Anti-Family Conservatives.

It would be difficult to find a more clear-cut example of how "anti-family" many anti-gay conservatives truly are than the decision last week by the 11th Circuit Court of Appeals upholding Florida's blanket ban on adoptions by gays. The Miami Herald described one of the plaintiffs, Doug Houghton, who is the foster parent of an 11 year old. ''I wish the judges could spend a weekend at our home,'' he said last week. "Our lives are full, happy, interesting and healthy. 'I've raised this boy for eight years. He calls me 'Daddy.' ''

But anti-gay activists -- on the bench and off -- would deny this child the necessary stability that comes with legal adoption. Their animus toward gays trumps any concern for parentless children. And they have no shame about it.

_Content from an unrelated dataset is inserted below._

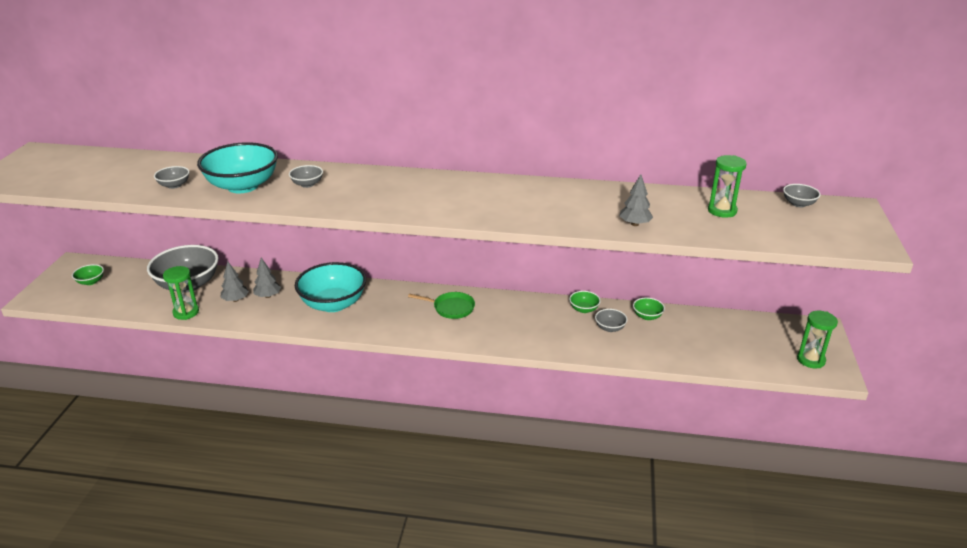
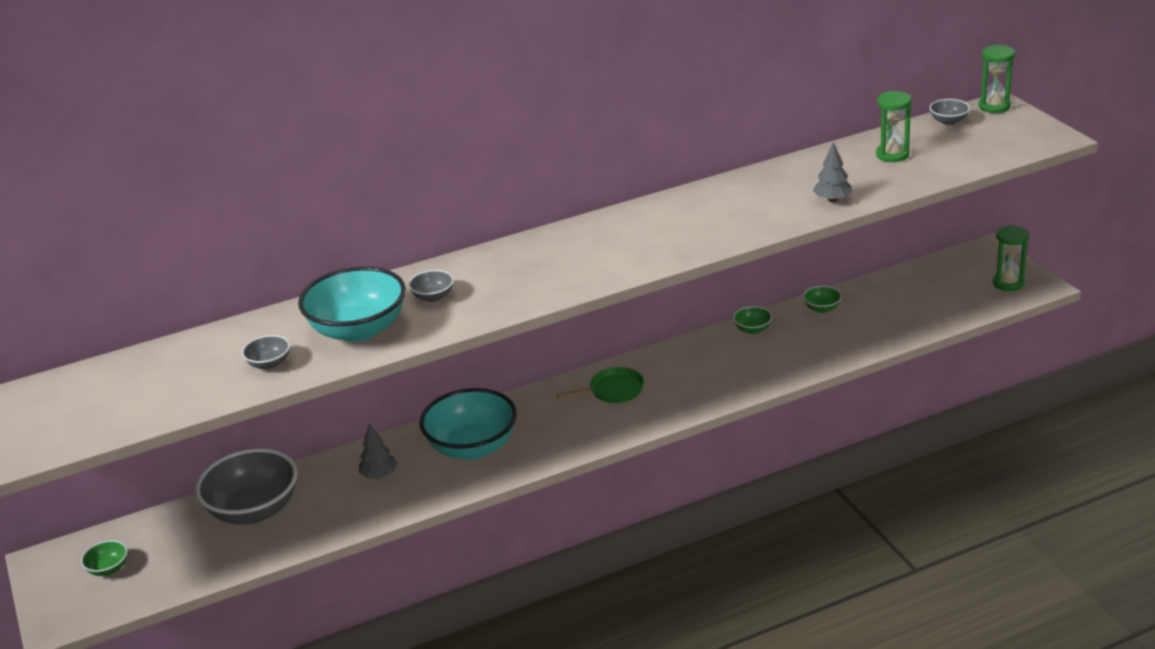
camera: 30 degrees left, 0 degrees up
(186, 312) = (300, 539): green hourglass -> green hourglass (994, 106)
(235, 300) = (344, 498): grey tree -> none
(610, 328) = (799, 336): grey bowl -> none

It's likely this case will find its way to the U.S. Supreme Court, which will then decide whether to extend the jurisprudence it's established with its Lawrence and Romer rulings that the states cannot discriminate against gay people merely on the basis of popular prejudice.

Bloody Kansas.

Another sickening decision, this time from the Kansas Court of Appeals, upheld the
conviction
of Matthew Limon, who was sentenced to more than 17 years in prison for having consensual sex when he was 18 with a 14-year-old boy. Had Limon's partner been a 14-year-old girl, under the state's "Romeo and Juliet" law he would have been sentenced at most to one year and three months.

The only explanation for the differing sentences is the state's desire to stigmatize gays. As a dissenting judge wrote: "This blatantly discriminatory sentencing provision does not live up to American standards of equal justice." Clearly.